→ **TASK INSTRUCTIONS**:
Match the word "associated". Return each line of the data below where it appears.

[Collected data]
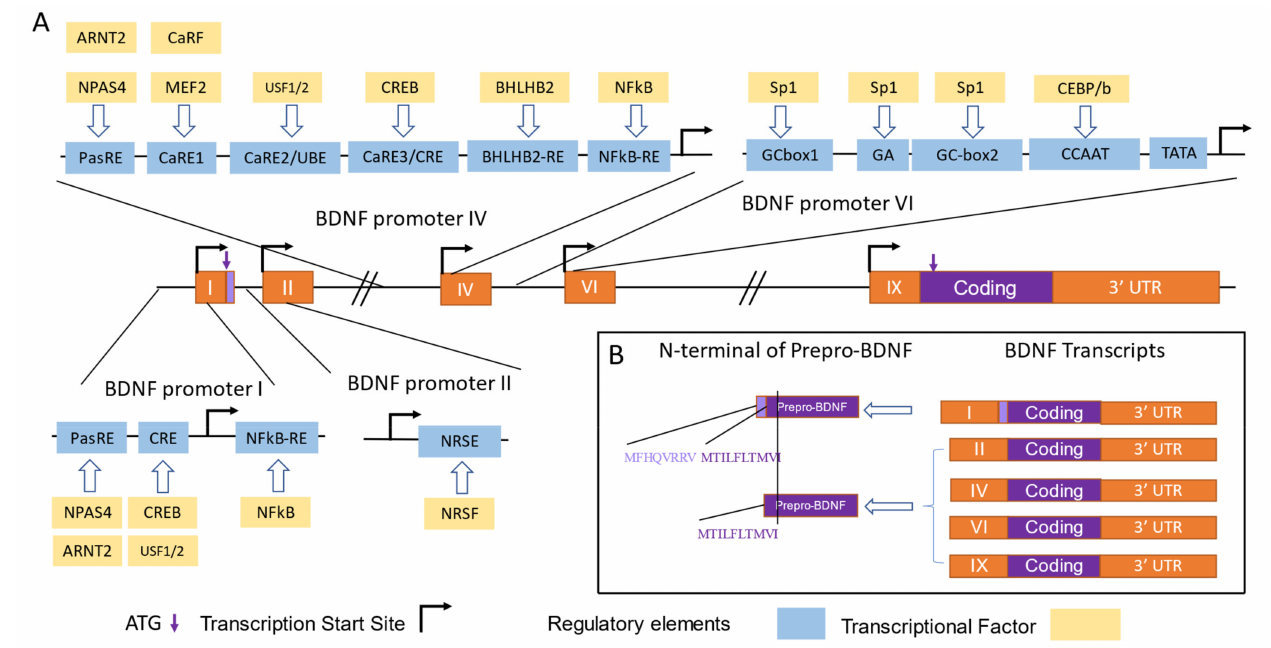
Figure 3. Translational and transcriptional control of BDNF by Promoters I, II, IV, and VI. ( A ) Transcriptional factors (TFs) and regulatory elements involved in the regulation of activity- dependent transcription from BDNF Promoters I, II, IV, and VI are depicted according to [2,47,50]. The orange boxes represent exons, the black lines represent introns, the bent lines with arrows repre- sent the transcription start site, the purple arrows indicate the translation start site (ATG), the blue boxes represent regulatory elements, the yellow boxes represent TFs, the purple boxes represent Bdnf coding sequences or pre-pro-BDNF, and the light purple boxes represent the extended N-terminus of pre-pro-BDNF translated by Promoter I-driven transcripts. The abbreviations of the TFs and the regulatory elements are as follows. For Promoter I, neuronal PAS domain protein 4 (NPAS4) and aryl hydrocarbon receptor nuclear translocator 2 (ARNT2) bind with the basic helix–loop–helix PAS transcription factor response element (PasRE), nuclear factor kappa B (NF κ B) binds with NF κ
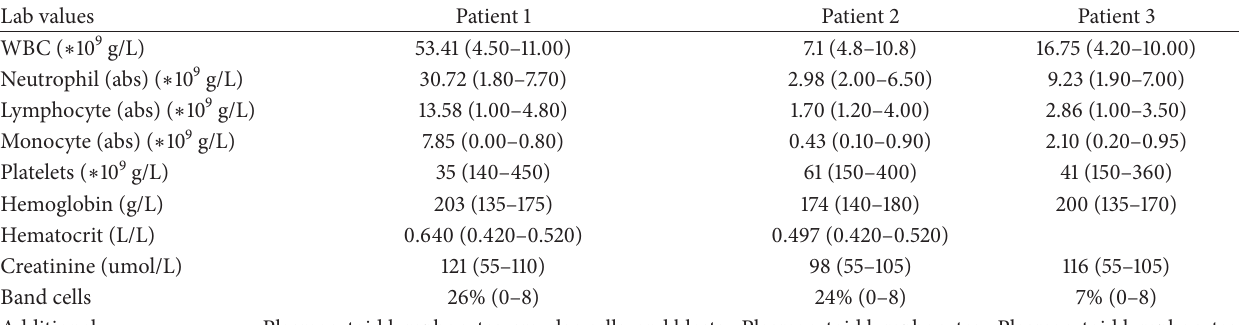
Table 1: Results of laboratory investigations on admission.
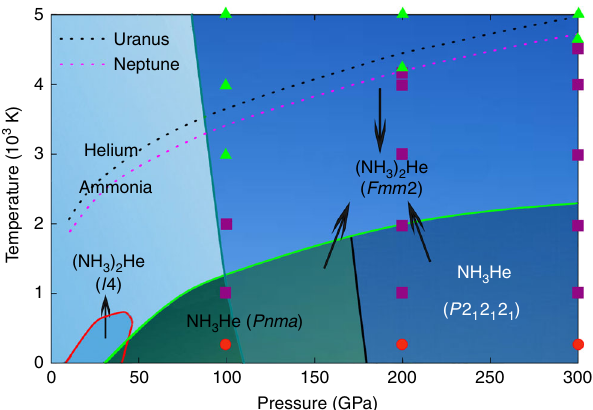
Fig. 5 Pressure – temperature phase diagram. Solid lines represent the stability fi eld of each composition. Dashed lines indicate planetary geotherms estimated for the interiors of Uranus (black) and Neptune (magenta) 45 . Molecular dynamic calculations are performed under different extreme conditions and the results are marked in the fi gure: The red circle, purple square, and green triangle represent solid phase, superionic phase and fl uid, respectively. Black arrows indicate the stable pressure – temperature regions associated with the arrowhead pointing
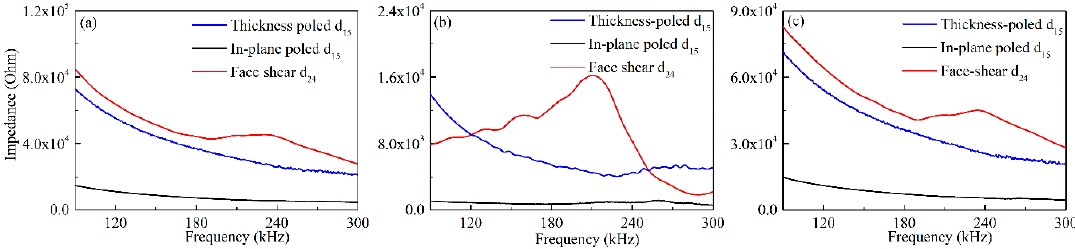
Figure 5. The impedance spectrum of three types shear mode piezoelectric wafers with the same dimensions of 8 mm × 8 mm × 1 mm bonded on the aluminum plate: ( a ) impedance; ( b ) resistance; ( c ) reactance.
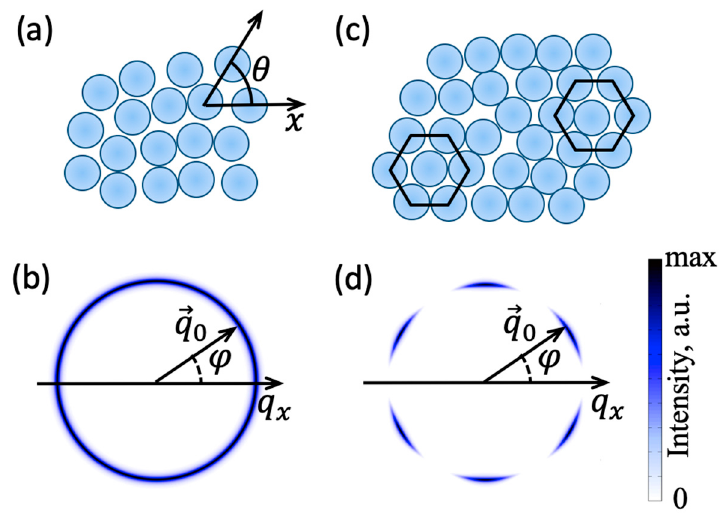
Figure 3. ( a ) Local BO order field Ψ n ( r ) in a 2D system with the short-range BO order; ( b ) Di ff raction pattern in the case of the short-range bond-orientational (BO) order; ( c ) schematic structure of the 2D hexatic phase exhibiting a quasi-long-range sixfold BO order; ( d ) di ff raction pattern from the 2D hexatic phase. Color in ( b , d ) represents the intensity of the scattered X-rays.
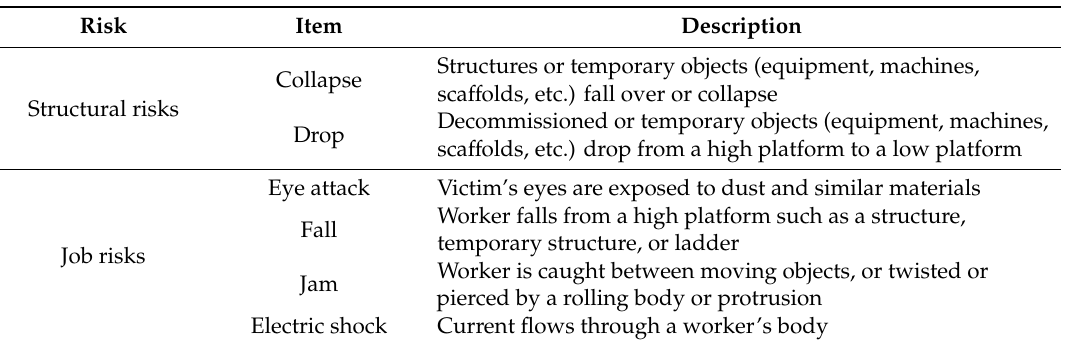
Table 3. Structural and job risks associated with decommissioning a bio-shield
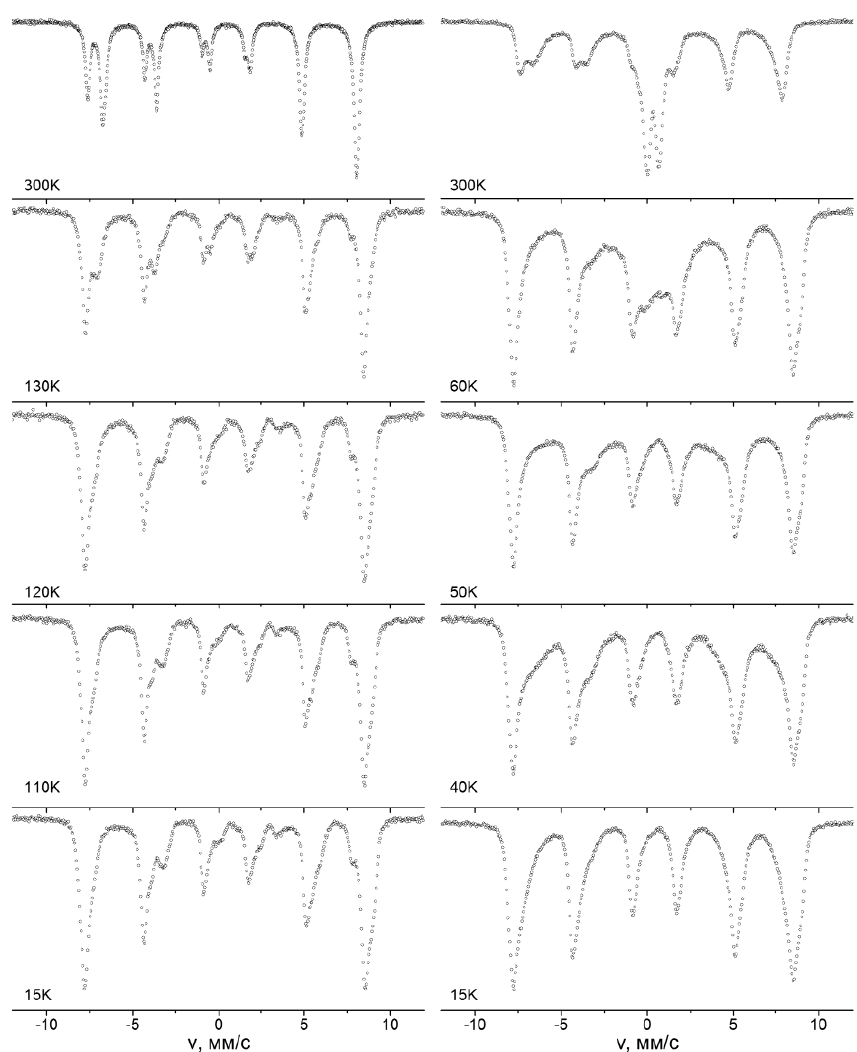
Figure 7. Mössbauer spectra of samples of Fe 3 O 4 nanoparticles in the vicinity of the Verwey transition. The left column spectra of the particle sample d ≈ 32 nm, the right column spectra of the particle sample d ≈ 13 nm.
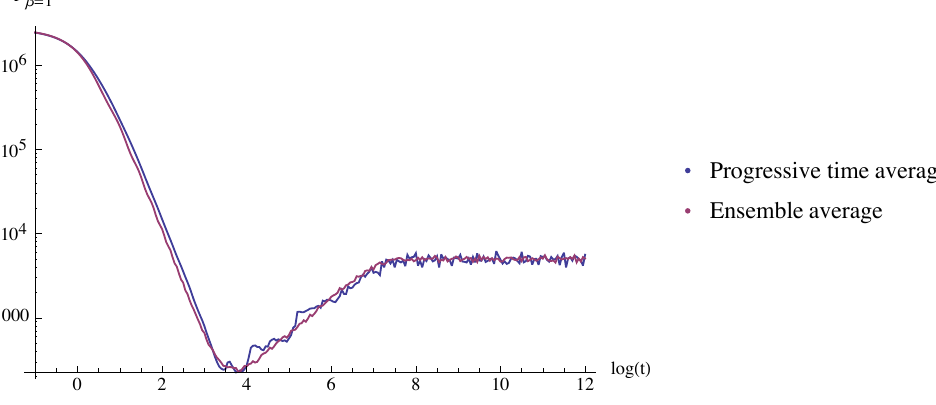
Figure 4 . Log-log plot of the average spectral form factor with (cid:12) = 1 for (cid:12)ve hundred 1024 (cid:2) 1024 matrices drawn from the Gaussian unitary ensemble (GUE) (purple), and the sliding window aver- age (3.9) for a progressive time window (cid:1) t = 0 : 8 t (blue) for a single instance of a random matrix. The progressive window captures the behavior of the ensemble average, in particular the dip, the ramp and the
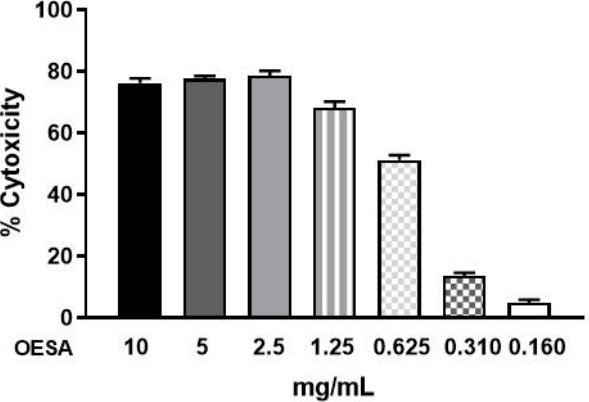
Figure 3. Cytotoxicity effect of OESA in Raji cells. Raji cells (6 × 10 4/ well) were exposed to serial dilutions of OESA (0.16 mg/mL, 0.31 mg/mL, 0.625 mg/mL, 1.25 mg/mL, 2.5 mg/mL, 5 mg/mL, 10 mg/mL) for 72 h and further incubated with MTT solution in dark for 4 h. The absorbance was measured at 570 nm and the % of cytotoxicity was calculated. Results were expressed as mean ± standard deviations (n =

→ **EXERCISE SOLUTION**:
Fig. 5 Pressure – temperature phase diagram. Solid lines represent the stability fi eld of each composition. Dashed lines indicate planetary geotherms estimated for the interiors of Uranus (black) and Neptune (magenta) 45 . Molecular dynamic calculations are performed under different extreme conditions and the results are marked in the fi gure: The red circle, purple square, and green triangle represent solid phase, superionic phase and fl uid, respectively. Black arrows indicate the stable pressure – temperature regions associated with the arrowhead pointing
Table 3. Structural and job risks associated with decommissioning a bio-shield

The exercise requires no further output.